Facebook was blindsided by the user-data scandal that has grabbed the headlines in the past week, and the company had undergone an "awakening" to deal with the crisis, says Campbell Brown, the company's head of news partnerships.
"We are in a position now where we have to be judged by our actions," said Ms Brown, speaking on Thursday on a panel at the Financial Times' Future of News conference in New York City.
Ms Brown, a former CNN host and NBC News reporter, joined Facebook in January 2017.
"Inside the company - and outside the company - people are very upset. I'm upset. This breach of trust that's happened, as Mark [Zuckerberg] described it, doesn't feel good for anyone.
"We've been caught flat-footed," Mr Brown continued. "There is an awakening that is taking place inside the company where the mentality is 'all hands on deck' to address this."
Rather than being repentant about his campaign's links to Cambridge Analytica, Mr Trump bragged about it on Twitter, his social media network of choice.
"Remember when they were saying, during the campaign, that Donald Trump is giving great speeches and drawing big crowds, but he is spending much less money and not using social media as well as Crooked Hillary’s large and highly sophisticated staff. Well, not saying that anymore!"
Ms Brown also acknowledged that it was a mistake for Facebook to threaten legal action against the UK's Guardian prior to the newspaper publishing a story about Cambridge Analytica's misuse of Facebook data.
"Not probably our wisest move," she said.
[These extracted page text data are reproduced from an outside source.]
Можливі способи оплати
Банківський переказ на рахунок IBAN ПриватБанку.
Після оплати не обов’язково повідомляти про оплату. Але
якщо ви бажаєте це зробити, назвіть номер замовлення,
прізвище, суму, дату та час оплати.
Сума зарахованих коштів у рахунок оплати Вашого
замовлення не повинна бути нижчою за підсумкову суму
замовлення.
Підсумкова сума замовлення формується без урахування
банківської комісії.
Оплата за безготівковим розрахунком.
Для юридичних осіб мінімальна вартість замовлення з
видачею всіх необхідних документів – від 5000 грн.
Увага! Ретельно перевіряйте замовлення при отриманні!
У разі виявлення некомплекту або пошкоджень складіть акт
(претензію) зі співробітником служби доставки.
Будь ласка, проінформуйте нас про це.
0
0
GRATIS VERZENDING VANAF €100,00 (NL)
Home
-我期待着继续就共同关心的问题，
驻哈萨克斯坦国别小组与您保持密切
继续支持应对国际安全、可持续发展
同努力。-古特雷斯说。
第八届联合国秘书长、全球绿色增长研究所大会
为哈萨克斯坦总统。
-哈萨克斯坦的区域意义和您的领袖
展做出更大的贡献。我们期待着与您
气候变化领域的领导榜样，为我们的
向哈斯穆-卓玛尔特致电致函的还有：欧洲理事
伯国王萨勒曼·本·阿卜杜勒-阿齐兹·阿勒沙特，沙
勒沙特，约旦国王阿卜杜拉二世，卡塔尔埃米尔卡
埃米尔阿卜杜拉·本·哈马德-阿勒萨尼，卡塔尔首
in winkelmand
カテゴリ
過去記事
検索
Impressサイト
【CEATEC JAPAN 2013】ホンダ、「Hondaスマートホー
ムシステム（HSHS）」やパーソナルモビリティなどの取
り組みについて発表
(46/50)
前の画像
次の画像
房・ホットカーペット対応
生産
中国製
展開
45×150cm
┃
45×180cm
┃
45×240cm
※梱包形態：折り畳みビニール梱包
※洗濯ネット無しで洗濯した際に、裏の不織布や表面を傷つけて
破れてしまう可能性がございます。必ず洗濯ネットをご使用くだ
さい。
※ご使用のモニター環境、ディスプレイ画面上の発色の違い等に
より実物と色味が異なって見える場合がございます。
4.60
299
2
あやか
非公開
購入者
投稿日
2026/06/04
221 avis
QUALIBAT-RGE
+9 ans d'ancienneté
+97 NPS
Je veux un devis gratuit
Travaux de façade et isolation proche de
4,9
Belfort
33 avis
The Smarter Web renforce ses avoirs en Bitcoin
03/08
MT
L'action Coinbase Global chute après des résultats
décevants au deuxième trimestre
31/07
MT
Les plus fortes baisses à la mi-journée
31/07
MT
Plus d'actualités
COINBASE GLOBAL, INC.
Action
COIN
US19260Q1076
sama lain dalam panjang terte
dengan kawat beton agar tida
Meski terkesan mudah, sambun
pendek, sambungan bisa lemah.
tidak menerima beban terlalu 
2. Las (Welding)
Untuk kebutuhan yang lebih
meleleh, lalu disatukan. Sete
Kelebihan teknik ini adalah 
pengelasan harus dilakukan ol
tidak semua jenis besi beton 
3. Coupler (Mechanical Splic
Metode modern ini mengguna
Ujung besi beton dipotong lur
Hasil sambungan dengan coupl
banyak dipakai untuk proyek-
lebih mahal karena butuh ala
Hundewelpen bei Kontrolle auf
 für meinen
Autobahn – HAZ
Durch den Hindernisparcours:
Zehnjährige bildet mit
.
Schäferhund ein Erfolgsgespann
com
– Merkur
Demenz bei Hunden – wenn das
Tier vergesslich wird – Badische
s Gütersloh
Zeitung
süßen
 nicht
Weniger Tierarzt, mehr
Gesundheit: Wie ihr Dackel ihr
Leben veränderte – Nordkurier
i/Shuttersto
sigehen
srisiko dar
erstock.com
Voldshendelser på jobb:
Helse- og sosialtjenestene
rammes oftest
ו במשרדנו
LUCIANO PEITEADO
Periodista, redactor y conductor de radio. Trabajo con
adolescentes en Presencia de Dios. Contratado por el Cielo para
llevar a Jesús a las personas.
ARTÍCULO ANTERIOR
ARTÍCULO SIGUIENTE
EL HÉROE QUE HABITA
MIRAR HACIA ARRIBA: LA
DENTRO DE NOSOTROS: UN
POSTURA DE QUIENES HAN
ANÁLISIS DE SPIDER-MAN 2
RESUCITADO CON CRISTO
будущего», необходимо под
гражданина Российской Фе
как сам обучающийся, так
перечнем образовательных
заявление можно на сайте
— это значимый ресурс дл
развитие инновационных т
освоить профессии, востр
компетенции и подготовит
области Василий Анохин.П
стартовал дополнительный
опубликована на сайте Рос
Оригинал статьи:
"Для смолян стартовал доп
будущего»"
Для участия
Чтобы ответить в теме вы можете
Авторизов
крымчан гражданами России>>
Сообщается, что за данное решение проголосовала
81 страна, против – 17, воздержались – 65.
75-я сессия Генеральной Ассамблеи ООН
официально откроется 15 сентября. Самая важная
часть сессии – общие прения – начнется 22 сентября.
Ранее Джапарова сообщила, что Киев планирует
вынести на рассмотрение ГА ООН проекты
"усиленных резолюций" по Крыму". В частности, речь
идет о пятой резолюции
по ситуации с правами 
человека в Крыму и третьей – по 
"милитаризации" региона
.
On Thursday (NZ time), Facebook chief Mark Zuckerberg addressed the swirling controversy about the misappropriation of data on 50 million users by Trump-affiliated political consulting firm Cambridge Analytica, after several days of staying mum.
In an interview that aired later on CNN, Mr Zuckerberg apologised for the situation and vowed that Facebook will do better to protect user privacy. He also said he would be willing to testify before Congress and said Facebook would be open to the "right regulation" of the industry.
Asked why it took Mr Zuckerberg as long as it did to come forward to speak on the issue, Ms Brown said there a "tension" between getting out immediately with statements that "may be half-baked" versus "doing the legwork internally to find out what happened and come out with answers and how you're going to address the problem".
Facebook will have to make significant changes, said Emily Bell, director of Columbia University's Tow Center for Digital Journalism, also speaking on the panel. Today, Facebook "is designed for the recirculation of content that is largely undifferentiated".
"It's been a horribly mishandled crisis," Ms Bell said about the Cambridge Analytica scandal. The question is, "Can engineering solve cultural problems?"
The writing on the wall is that there will be regulation around how internet companies handle data, across the globe, said Jason Kint, CEO of Digital Content Next, a digital-media trade organisation. "It's going to go to the core of the business model," he said.